Deontic modality expresses an ability, necessity, or obligation that is associated with an agent subject. Epistemic modality expresses the speaker's assessment of reality or likelihood of reality. Distinguishing between the two types of modality can be difficult, since many sentences contain a modal verb that allows both interpretations.

=== List of auxiliaries unique to African American Vernacular English ===
African American Vernacular English makes a variety of finer tense/aspect distinctions than other dialects of English by making use of unique variant forms of, in particular: habitual 'be', reduced 'done' (dən), and stressed 'been' (BIN):

Verbal Auxiliaries in AAVE
| Auxiliary | Meaning | Example |
|---|---|---|
| be | habitual aspect | She be telling people she eight. 'She is always telling people she's eight' |
| done | resultative modality | I done pushed it. 'I have (already) pushed it' |
| been | distant past tense | I been knew that. 'I've known that for a long time' |

==Light verbs==
Some syntacticians distinguish between auxiliary verbs and light verbs. The two are similar insofar as both verb types contribute mainly just functional information to the clauses in which they appear. Hence both do not qualify as separate predicates, but rather they form part of a predicate with another expression – usually with a full verb in the case of auxiliary verbs and usually with a noun in the case of light verbs.

## Data to examine

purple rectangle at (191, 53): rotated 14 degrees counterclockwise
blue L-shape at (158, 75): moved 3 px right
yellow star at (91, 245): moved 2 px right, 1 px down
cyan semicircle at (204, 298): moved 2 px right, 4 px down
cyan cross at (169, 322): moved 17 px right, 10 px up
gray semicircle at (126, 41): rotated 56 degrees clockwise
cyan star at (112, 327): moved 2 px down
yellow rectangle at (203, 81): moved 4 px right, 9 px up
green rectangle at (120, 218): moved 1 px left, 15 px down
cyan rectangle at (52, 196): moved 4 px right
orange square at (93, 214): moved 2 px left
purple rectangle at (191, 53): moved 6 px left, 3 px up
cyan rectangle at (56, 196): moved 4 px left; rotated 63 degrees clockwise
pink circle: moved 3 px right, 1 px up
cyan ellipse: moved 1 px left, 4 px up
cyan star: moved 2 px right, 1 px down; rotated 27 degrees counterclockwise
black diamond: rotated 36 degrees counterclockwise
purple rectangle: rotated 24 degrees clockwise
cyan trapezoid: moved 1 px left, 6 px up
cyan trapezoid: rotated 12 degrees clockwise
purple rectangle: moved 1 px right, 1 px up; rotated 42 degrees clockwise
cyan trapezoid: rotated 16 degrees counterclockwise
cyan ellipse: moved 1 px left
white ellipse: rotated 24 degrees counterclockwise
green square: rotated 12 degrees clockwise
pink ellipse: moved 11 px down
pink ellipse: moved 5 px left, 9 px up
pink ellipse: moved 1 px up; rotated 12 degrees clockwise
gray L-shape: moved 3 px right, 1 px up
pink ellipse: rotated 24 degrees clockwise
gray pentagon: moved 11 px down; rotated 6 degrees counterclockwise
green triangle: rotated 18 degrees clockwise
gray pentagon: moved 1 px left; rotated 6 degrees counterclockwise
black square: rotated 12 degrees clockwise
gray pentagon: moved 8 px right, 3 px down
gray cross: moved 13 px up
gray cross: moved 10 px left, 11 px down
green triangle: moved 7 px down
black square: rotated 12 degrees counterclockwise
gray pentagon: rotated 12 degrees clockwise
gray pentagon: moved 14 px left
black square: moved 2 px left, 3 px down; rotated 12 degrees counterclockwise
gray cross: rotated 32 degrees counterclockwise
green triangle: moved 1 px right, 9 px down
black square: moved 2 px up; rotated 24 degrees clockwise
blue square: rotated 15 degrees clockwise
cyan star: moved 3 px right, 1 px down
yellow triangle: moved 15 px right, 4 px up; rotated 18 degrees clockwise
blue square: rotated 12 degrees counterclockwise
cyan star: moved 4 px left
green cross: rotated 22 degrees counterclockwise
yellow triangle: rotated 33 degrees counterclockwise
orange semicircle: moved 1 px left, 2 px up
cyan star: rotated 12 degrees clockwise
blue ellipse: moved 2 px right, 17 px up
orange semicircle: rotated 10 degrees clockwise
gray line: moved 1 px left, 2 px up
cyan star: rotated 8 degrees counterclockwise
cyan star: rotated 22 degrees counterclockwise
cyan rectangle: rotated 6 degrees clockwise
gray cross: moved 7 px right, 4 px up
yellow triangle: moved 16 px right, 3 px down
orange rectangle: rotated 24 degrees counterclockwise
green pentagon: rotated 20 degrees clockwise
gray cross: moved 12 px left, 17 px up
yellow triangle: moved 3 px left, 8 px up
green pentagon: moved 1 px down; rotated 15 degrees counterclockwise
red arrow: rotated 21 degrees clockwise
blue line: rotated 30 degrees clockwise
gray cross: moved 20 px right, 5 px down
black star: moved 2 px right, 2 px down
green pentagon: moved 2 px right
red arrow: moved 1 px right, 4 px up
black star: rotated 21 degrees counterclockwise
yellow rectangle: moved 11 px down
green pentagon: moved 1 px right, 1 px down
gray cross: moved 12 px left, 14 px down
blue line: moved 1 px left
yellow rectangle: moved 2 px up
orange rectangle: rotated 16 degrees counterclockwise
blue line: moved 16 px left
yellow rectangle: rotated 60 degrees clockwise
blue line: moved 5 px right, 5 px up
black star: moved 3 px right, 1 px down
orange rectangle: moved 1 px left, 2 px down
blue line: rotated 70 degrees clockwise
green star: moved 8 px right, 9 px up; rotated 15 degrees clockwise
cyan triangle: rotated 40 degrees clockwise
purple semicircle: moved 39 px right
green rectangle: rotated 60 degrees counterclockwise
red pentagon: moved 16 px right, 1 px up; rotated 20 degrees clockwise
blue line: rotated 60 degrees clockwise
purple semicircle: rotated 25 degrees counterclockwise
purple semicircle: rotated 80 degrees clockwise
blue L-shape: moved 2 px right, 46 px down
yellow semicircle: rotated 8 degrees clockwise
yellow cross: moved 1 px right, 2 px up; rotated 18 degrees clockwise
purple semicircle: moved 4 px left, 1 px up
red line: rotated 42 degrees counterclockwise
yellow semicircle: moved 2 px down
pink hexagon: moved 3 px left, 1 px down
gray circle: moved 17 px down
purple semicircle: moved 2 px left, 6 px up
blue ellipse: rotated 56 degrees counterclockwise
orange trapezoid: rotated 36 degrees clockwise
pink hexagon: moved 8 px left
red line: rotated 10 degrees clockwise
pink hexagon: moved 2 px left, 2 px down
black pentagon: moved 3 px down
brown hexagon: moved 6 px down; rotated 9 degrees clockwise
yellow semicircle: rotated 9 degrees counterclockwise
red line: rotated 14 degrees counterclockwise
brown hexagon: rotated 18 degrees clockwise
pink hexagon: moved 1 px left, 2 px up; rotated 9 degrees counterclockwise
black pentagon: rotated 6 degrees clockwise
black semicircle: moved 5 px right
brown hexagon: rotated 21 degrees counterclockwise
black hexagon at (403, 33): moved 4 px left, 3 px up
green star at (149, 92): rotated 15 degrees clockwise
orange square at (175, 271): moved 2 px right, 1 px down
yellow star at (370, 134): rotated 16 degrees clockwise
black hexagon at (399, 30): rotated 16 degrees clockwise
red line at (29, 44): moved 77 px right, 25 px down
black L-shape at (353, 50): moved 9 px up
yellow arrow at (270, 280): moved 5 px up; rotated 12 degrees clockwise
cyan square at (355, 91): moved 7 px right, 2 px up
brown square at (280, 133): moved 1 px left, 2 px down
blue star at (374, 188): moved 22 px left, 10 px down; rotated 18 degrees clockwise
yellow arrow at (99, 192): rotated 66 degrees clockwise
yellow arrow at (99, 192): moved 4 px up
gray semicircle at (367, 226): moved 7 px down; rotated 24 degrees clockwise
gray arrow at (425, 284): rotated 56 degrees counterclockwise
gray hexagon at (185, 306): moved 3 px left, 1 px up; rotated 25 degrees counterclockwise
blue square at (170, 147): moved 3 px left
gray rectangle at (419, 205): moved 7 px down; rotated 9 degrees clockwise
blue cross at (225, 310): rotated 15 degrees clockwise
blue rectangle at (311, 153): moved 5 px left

## Tasks to complete
a) In the text on auxiliary verbs, set down the part starting at "Deontic modality expresses" and ending at "allows both interpretations.", word for word.
b) Shorten the paragraph of the text on auxiliary verbs that begins "Some syntacticians distinguish between auxiliary verbs and light verbs," keeping its main facts.
c) Translate this sentence from the text on auxiliary verbs into Spanish: "Epistemic modality expresses the speaker's assessment of reality or likelihood of reality."

## Answers provided
a)
Deontic modality expresses an ability, necessity, or obligation that is associated with an agent subject. Epistemic modality expresses the speaker's assessment of reality or likelihood of reality. Distinguishing between the two types of modality can be difficult, since many sentences contain a modal verb that allows both interpretations.

b) Some syntacticians separate auxiliary verbs from light verbs. Both mainly add functional information to their clauses, so neither counts as a separate predicate. Each instead forms a predicate with another expression: auxiliary verbs usually with a full verb, light verbs usually with a noun.

c) La modalidad epistémica expresa la valoración que hace el hablante de la realidad o de la probabilidad de la realidad.